## DATA TO PROCESS
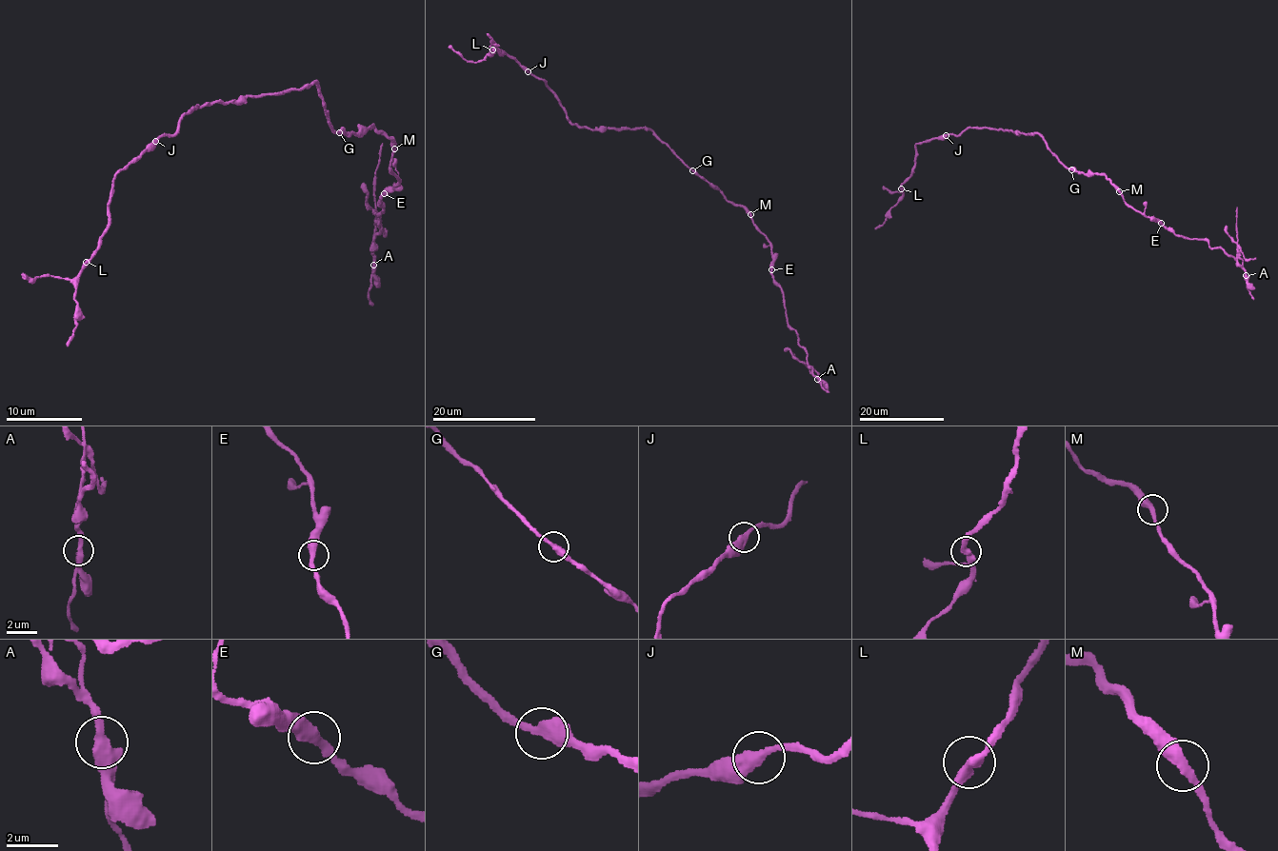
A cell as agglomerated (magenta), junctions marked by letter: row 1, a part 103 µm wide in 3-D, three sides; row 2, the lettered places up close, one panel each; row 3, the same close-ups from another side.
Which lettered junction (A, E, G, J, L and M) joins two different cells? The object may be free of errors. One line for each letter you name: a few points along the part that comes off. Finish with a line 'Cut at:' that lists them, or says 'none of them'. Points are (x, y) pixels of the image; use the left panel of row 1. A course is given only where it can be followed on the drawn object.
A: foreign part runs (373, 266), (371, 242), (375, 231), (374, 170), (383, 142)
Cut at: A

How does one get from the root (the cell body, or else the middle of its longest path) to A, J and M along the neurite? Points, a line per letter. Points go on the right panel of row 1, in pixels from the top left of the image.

## TASK
The data above must be reproduced exactly, without any of its pictures.

## COMPLETED EXERCISE
A cell as agglomerated (magenta), junctions marked by letter: row 1, a part 103 µm wide in 3-D, three sides; row 2, the lettered places up close, one panel each; row 3, the same close-ups from another side.
Which lettered junction (A, E, G, J, L and M) joins two different cells? The object may be free of errors. One line for each letter you name: a few points along the part that comes off. Finish with a line 'Cut at:' that lists them, or says 'none of them'. Points are (x, y) pixels of the image; use the left panel of row 1. A course is given only where it can be followed on the drawn object.
A: foreign part runs (373, 266), (371, 242), (375, 231), (374, 170), (383, 142)
Cut at: A

How does one get from the root (the cell body, or else the middle of its longest path) to A, J and M along the neurite? Points, a line per letter. Points go on the right panel of row 1, in pixels from the top left of the image.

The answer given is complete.